Journal Entries from Thinking Out Loud

Subscribe for updates or scroll to read notes, quotes, and user-submitted entries from the book that started it all. | Grab a copy (or 2) exclusively at Amazon.com

What scares me most about getting old is the fact that I may not be able to do things I once could.

As I age, I may not be able to engage in activities I enjoy, such as running, playing sports, [having] good sex, and even gardening, due to possible physical limitations.

Also, I may be unable to keep up with all this new-fangled technology and stay competitive in the workforce, which leads to my financial situation not being sufficient enough to sustain my lifestyle in Miami.

And last but not least, I am afraid of being alone and not having people to share experiences with.

Sarah

What scares me most about getting older is getting older and everyone around me getting older because with old age comes pain, discomfort, and, eventually, death.

As I get older, my family and friends will become more spread out, and life’s responsibilities may take over. I mean, no one really wants to stay in Ashland, NE, if they can help it. I myself would love to leave someday, but that’s a story for another day.

I worry that I won’t be able to keep up with them and our connections will grow estranged. And I fear that I won’t be able to keep up with their lives and passions and that they won’t be able to keep up with mine. I mean, Facebook is okay, but its not the same as being there, in person, face to face, heart to heart.
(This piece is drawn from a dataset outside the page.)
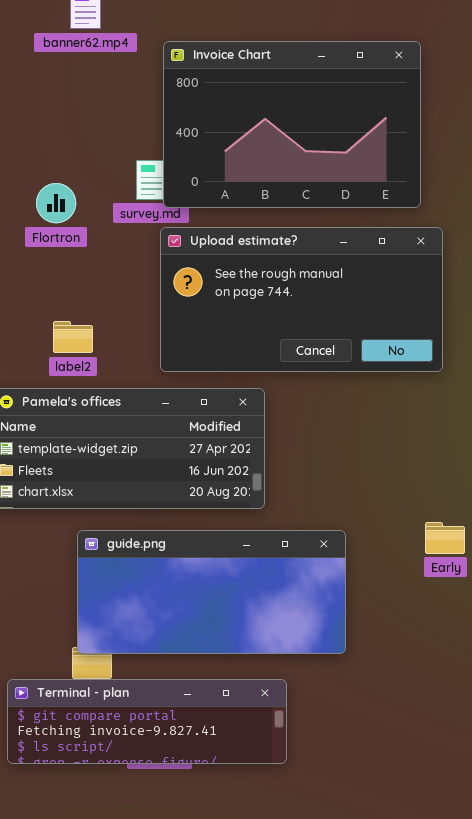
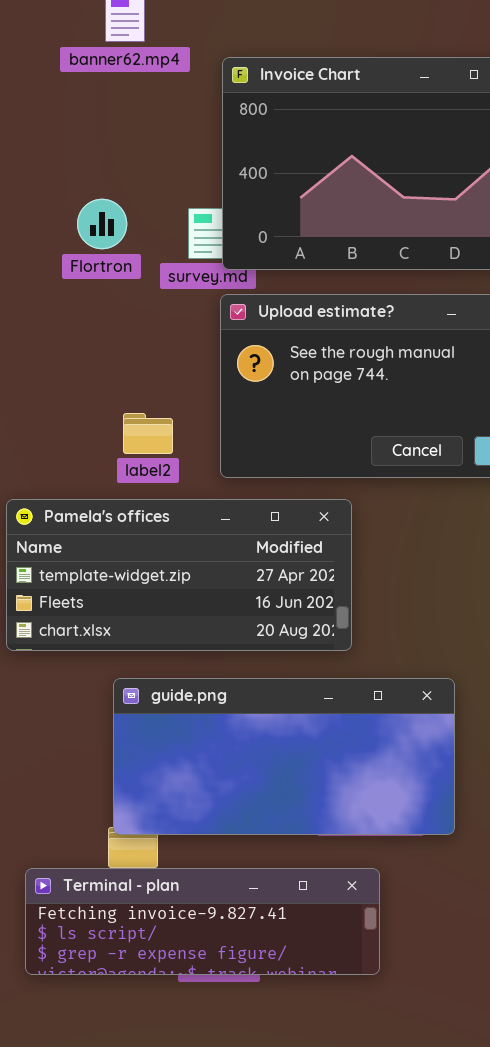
Flortron: [36,183,76,223] -> [77,199,127,249], moved
label2: [53,321,93,353] -> [123,413,173,454], moved
Terminal - plan: [7,679,287,764] -> [25,868,380,975], scrolled down 1 row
Then there’s the thought of being left behind or having to say goodbye to those I love, it is truly one of the most frightening, recurring thoughts I have.

I don’t want to be alone.

Percy

Having heart transplant surgery was a life-altering experience. After the procedure, I was met with a whole new reality. Not only did I have someone else’s heart, but I also had to make significant lifestyle changes to guarantee my health.

My diet, exercise routine, and stress levels were all under a microscope. I had to make sure I was taking my medications in the correct dosages and on time.

I was trying to make sense of the new normal I was facing in my life. I could no longer do some of the activities I used to enjoy before the surgery. Instead, I had to focus on taking care of my new heart.

I was no longer the same person I was before the surgery, and my life has not been the same since.